### YOUR GOAL
The range runs from the line containing "tilt_deg: -46.8" through the last line of the material below; retype it exactly, leaving out the pictures.

━━━━━━

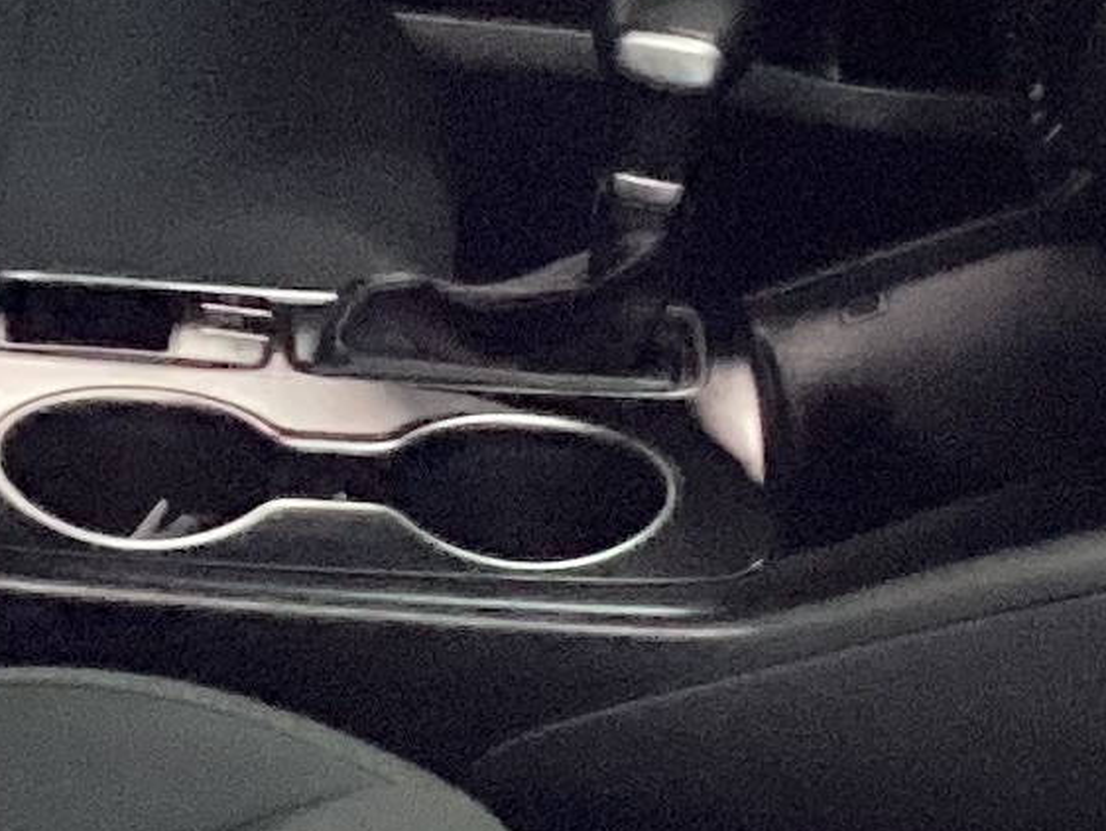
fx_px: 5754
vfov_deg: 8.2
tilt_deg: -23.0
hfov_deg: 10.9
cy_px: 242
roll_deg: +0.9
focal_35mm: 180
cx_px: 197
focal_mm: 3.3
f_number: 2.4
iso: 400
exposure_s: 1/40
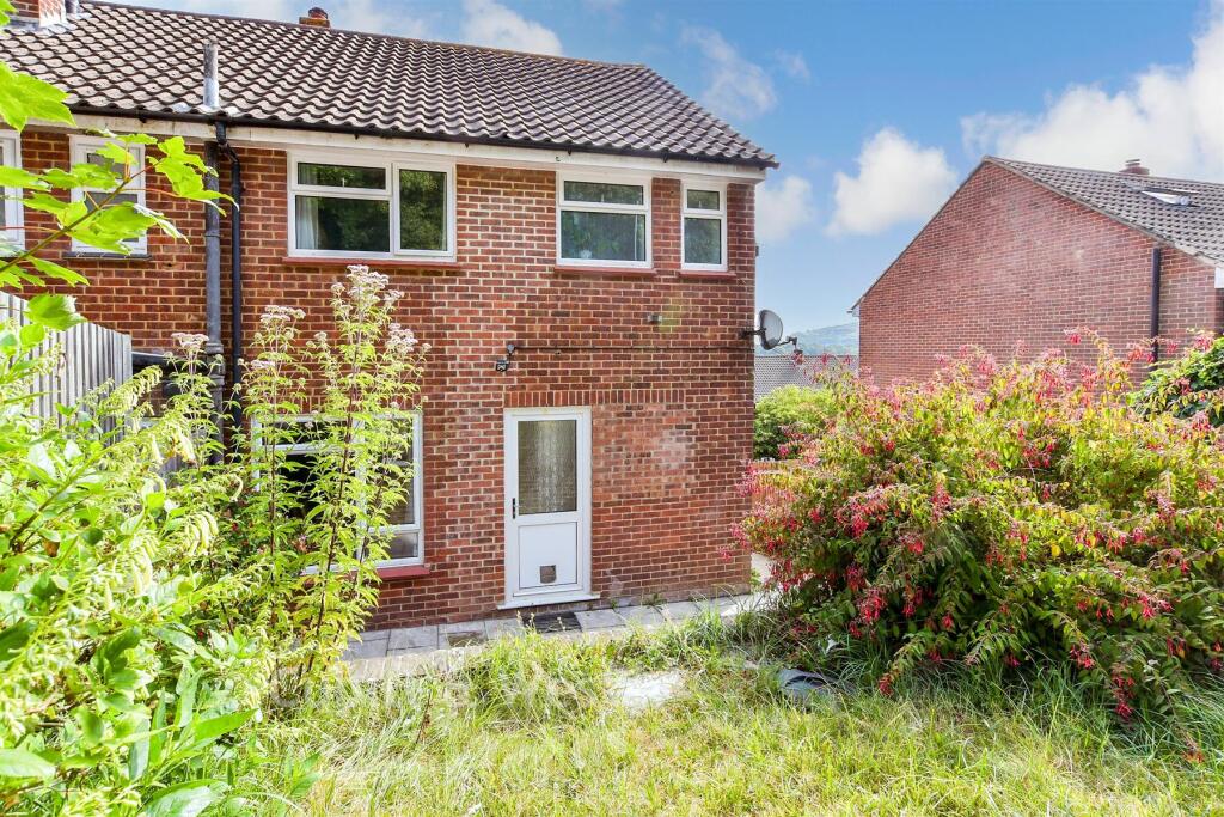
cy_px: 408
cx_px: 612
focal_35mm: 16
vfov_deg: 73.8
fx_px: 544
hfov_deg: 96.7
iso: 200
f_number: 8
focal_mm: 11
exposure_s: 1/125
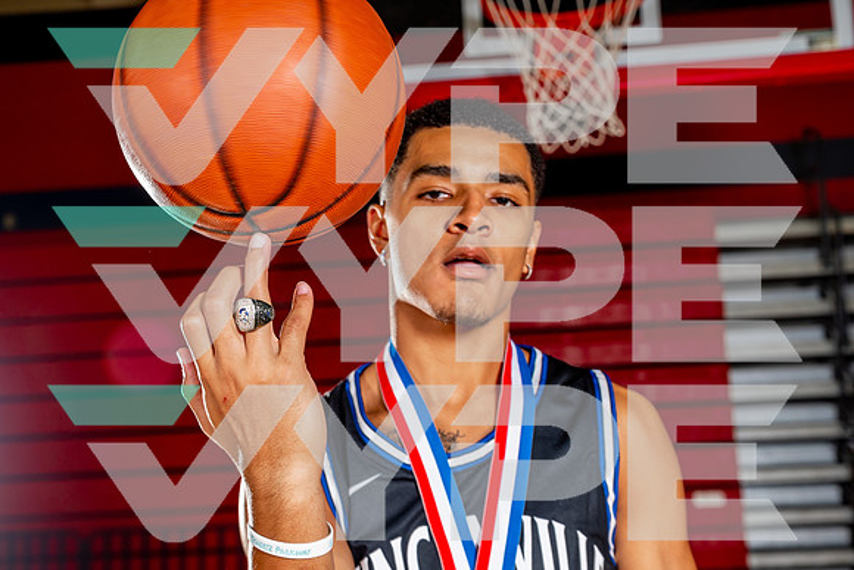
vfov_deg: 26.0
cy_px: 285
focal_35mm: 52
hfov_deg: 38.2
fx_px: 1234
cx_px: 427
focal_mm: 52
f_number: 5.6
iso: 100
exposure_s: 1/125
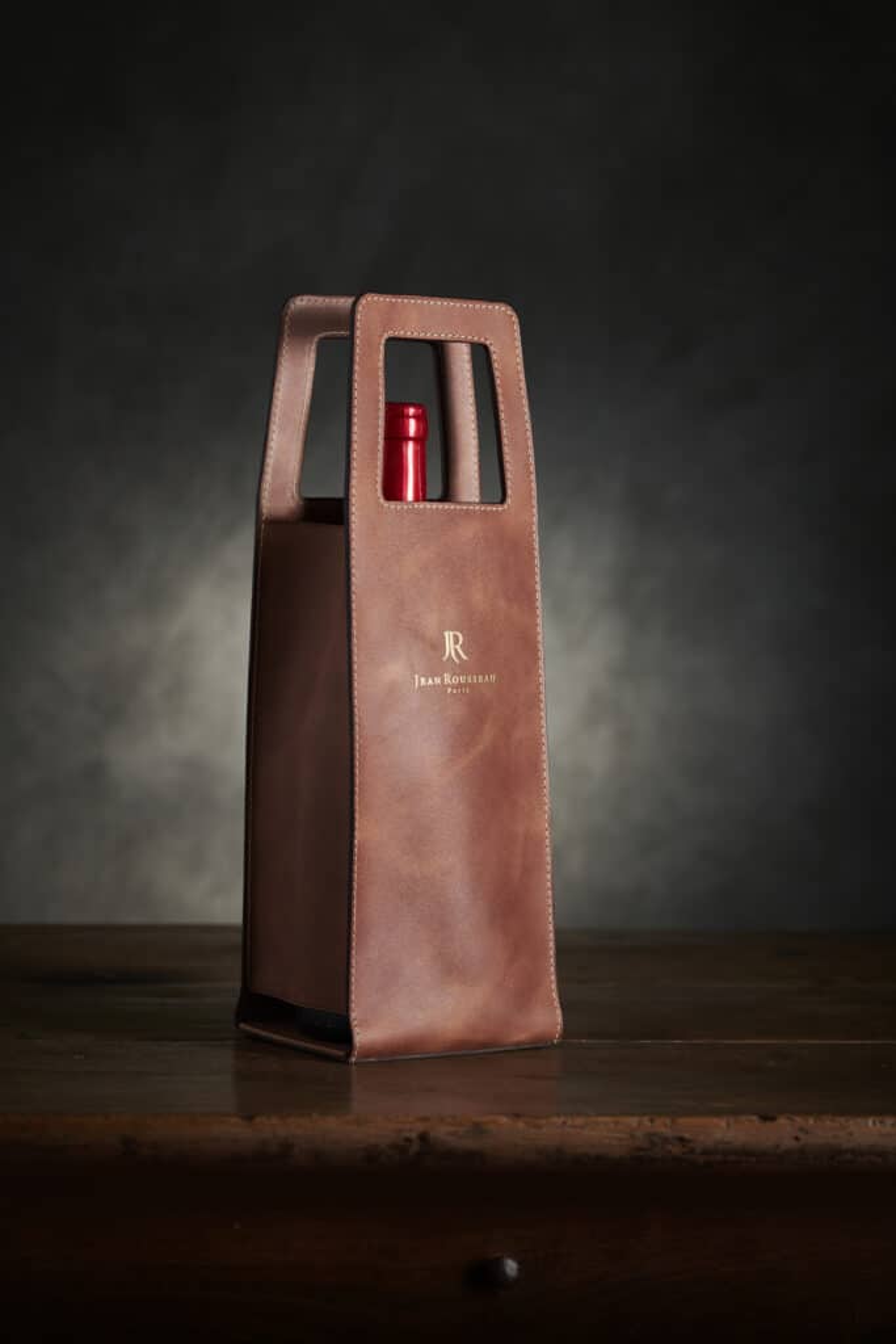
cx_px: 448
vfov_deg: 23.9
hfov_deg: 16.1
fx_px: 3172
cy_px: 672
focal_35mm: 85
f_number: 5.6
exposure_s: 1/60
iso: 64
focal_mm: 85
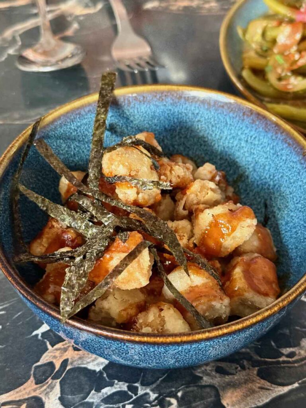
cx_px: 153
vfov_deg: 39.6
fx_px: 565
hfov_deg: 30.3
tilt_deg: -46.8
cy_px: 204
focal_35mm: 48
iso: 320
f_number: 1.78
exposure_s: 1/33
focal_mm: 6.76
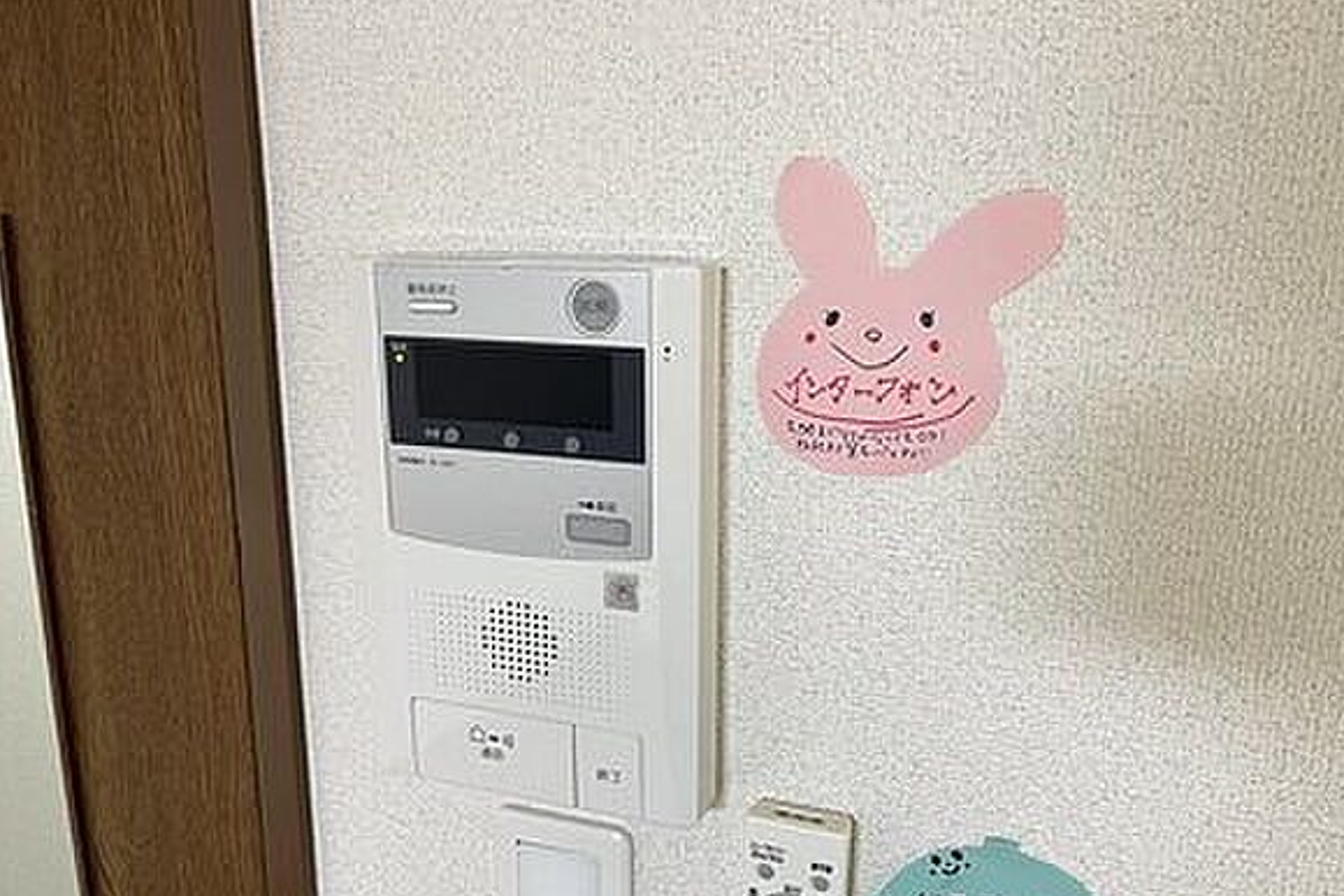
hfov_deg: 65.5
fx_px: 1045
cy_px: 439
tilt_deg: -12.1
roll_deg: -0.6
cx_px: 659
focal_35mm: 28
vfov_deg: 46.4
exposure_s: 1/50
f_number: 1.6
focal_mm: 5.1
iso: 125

━━━━━━

### RESULT OF THE EXERCISE
tilt_deg: -46.8
cy_px: 204
focal_35mm: 48
iso: 320
f_number: 1.78
exposure_s: 1/33
focal_mm: 6.76
hfov_deg: 65.5
fx_px: 1045
cy_px: 439
tilt_deg: -12.1
roll_deg: -0.6
cx_px: 659
focal_35mm: 28
vfov_deg: 46.4
exposure_s: 1/50
f_number: 1.6
focal_mm: 5.1
iso: 125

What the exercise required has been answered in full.